Other kids are completely turned off by it. Don’t want to race because they might lose. Don’t want sports because they’re not good enough. Pressure makes everything stressful instead of fun.
Know which kid you have. And even with competitive kids, not everything should be about winning.
Play games where everyone’s on the same team. Do stuff with no score. Emphasize effort and fun over results.
We play cooperative versions of games a lot. Instead of who keeps the balloon up longest, how many times can we all tap it before it hits the ground. Instead of racing each other, racing against the clock.
Goal is movement not achievement. Keep it light.
Sounds counterintuitive I know. But sometimes the best way to get kids moving is letting them be bored with nothing to do.
When we fill every moment, when screens are always there, when activities are always planned, kids never figure out how to entertain themselves. But when they’re bored with no easy options they get creative. Often that creativity leads to physical play.
I’ve watched my kids go from “there’s nothing to do” to inventing elaborate backyard games within twenty minutes of me refusing to solve their boredom.
Uncomfortable at first. They complain. They follow you around whining. But hold the line and eventually they find something. Often it involves moving because that’s what kids naturally want when nothing else is available.
When kids are active, acknowledge it. But don’t make such a big deal it becomes performative and strange.
“That was fun playing out there with you” works better than “Great job exercising today! Physical activity is so important for your health!”
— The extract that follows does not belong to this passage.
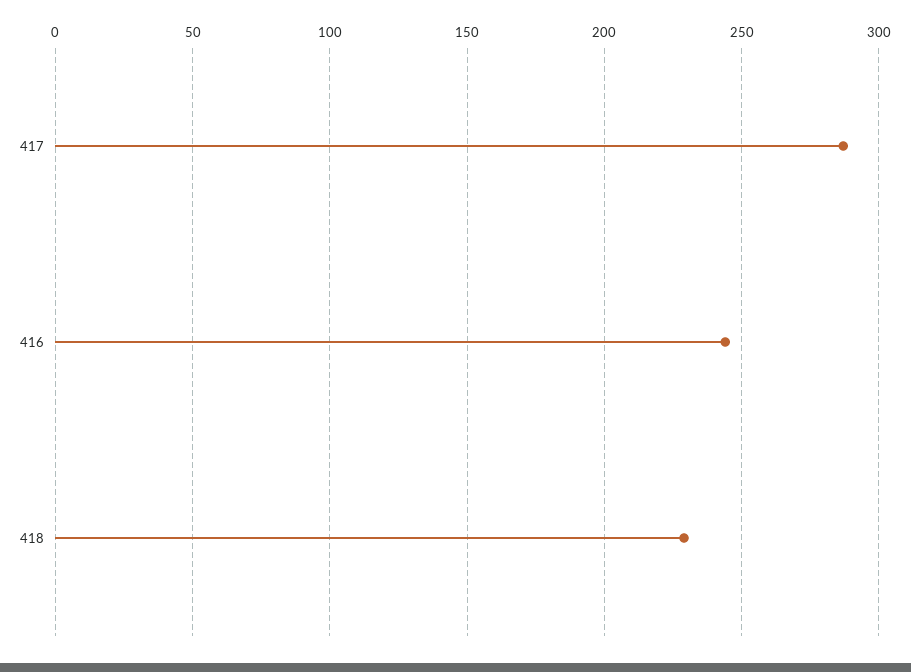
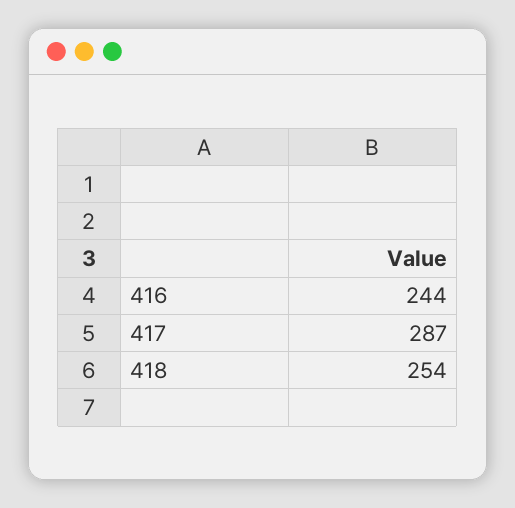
418: 230 -> 254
Kids can smell when we’re trying too hard to turn something into a lesson. If being active feels like something they do for our approval it loses appeal.
Keep it natural. Keep it light. Let active play be a normal part of life, not something special requiring commentary every time.
Goal is for movement to be unremarkable. Just something your family does. Every day, small ways, without thinking hard about it.
Getting kids more active isn’t about any single strategy. It’s creating a family culture where movement is normal and enjoyable and woven into everyday life.
Takes time. Doesn’t happen from one article tip. Happens slowly through consistent choices adding up over months and years.
Some days more active than others. Some seasons make it harder. That’s fine. Not aiming for perfection. Aiming for a general direction.
More movement than yesterday. More play than screens. More time in bodies than in chairs.
That’s enough.
What gets your kids moving? Always curious what works for different families because every kid is different. What motivates one fails completely for another. Share if you’ve got secrets.